## GOAL OF THE EXERCISE
In the entries below, how many lines contain the string "weight"? State the number and nothing else.

## ENTRIES SUPPLIED
---+---

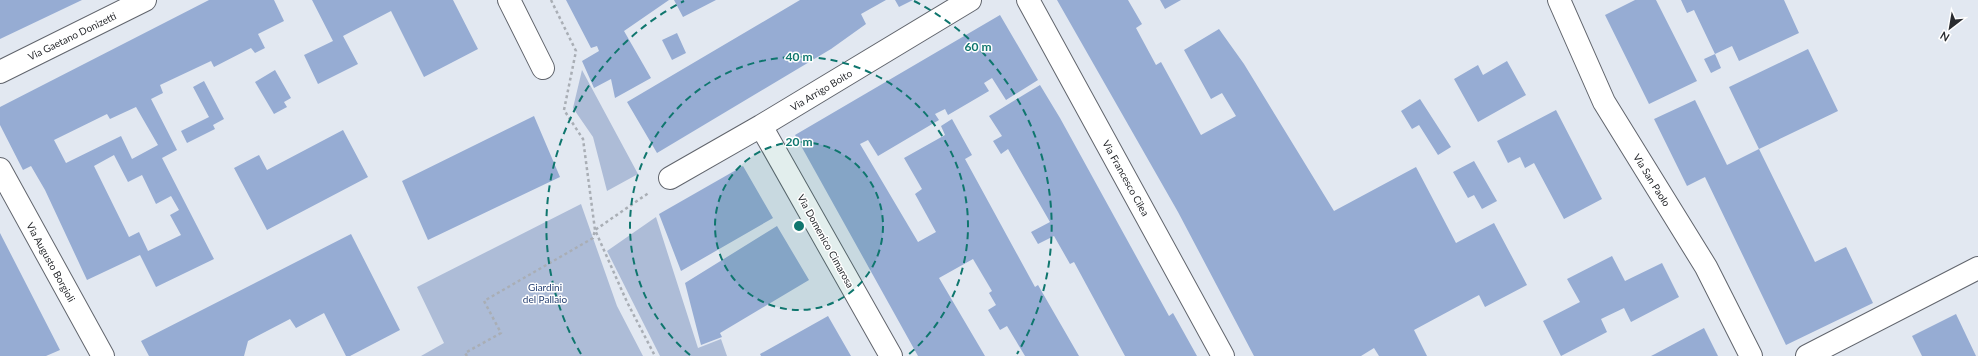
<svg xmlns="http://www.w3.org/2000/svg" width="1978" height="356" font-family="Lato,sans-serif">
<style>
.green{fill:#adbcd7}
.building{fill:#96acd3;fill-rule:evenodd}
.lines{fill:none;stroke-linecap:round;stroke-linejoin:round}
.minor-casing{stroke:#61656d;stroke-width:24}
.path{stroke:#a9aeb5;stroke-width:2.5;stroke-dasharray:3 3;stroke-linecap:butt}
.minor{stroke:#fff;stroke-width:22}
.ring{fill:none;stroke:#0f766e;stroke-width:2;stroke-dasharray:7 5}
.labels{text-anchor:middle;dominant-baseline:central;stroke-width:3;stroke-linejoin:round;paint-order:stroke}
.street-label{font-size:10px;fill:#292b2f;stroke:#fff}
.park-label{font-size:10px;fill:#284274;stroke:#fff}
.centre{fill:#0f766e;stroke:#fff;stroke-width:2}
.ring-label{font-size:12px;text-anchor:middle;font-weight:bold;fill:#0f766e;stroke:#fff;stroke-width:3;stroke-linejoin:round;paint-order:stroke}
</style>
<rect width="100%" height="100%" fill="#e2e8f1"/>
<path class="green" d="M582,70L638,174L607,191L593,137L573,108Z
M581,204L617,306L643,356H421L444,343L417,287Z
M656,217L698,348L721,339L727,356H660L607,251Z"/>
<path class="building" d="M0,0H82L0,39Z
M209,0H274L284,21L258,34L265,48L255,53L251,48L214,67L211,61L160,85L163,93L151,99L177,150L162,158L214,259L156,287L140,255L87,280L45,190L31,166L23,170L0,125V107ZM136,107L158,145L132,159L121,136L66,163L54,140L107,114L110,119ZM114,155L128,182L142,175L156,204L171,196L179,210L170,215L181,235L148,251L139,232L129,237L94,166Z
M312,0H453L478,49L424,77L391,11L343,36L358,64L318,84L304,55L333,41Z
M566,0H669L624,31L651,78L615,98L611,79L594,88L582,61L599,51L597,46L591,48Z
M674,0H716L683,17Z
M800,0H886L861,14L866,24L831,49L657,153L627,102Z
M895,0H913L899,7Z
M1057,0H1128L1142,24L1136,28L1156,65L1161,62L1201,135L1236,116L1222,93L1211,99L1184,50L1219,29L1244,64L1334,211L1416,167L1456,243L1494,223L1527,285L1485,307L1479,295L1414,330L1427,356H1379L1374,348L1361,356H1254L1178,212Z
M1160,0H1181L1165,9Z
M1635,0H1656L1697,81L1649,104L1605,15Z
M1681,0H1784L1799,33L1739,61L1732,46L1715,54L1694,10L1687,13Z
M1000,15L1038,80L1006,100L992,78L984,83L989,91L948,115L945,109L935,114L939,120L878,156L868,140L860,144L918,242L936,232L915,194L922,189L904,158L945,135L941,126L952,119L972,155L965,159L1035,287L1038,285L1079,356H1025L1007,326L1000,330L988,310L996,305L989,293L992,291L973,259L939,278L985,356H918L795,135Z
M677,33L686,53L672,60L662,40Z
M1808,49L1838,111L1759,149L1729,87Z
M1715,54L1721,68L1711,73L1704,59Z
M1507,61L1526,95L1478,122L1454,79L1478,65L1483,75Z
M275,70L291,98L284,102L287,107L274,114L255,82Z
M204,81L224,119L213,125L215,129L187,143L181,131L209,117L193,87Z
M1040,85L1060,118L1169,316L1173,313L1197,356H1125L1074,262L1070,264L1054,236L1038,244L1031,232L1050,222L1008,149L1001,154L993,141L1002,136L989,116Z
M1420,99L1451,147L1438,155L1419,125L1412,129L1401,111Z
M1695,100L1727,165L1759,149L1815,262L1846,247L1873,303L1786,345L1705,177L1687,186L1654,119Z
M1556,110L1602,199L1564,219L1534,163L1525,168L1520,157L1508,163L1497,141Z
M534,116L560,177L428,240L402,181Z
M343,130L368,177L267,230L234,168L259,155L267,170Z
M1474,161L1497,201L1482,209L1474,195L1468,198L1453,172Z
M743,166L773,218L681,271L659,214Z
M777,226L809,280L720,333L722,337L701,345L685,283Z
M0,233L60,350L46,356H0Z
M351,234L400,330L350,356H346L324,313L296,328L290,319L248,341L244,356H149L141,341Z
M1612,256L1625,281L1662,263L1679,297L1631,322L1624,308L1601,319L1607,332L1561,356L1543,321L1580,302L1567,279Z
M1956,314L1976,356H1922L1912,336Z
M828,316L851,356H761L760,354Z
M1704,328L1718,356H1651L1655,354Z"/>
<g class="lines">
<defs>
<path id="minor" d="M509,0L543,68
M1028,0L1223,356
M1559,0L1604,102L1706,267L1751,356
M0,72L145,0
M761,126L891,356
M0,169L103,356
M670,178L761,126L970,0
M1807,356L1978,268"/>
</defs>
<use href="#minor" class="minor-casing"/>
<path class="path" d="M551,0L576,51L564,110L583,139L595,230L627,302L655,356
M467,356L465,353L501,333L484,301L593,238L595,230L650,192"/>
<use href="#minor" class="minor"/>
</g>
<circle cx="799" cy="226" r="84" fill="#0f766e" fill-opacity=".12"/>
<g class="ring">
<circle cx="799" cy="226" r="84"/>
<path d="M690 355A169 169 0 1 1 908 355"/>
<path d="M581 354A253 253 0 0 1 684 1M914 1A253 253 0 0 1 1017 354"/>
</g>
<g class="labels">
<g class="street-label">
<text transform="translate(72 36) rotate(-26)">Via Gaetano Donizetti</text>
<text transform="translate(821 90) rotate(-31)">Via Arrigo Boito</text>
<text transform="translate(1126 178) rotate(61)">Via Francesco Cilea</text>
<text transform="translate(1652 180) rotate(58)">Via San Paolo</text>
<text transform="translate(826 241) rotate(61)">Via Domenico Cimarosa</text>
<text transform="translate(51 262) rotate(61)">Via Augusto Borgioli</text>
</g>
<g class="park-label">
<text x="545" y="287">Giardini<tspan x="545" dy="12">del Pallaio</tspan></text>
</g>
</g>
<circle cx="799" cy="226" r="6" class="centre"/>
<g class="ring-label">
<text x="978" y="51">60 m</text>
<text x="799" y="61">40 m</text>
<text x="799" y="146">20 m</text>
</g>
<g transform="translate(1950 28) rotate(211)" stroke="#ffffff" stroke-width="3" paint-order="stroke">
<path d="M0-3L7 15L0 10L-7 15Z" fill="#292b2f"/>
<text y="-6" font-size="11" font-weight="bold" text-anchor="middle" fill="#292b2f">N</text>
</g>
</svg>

---+---

## EXERCISE SOLUTION
2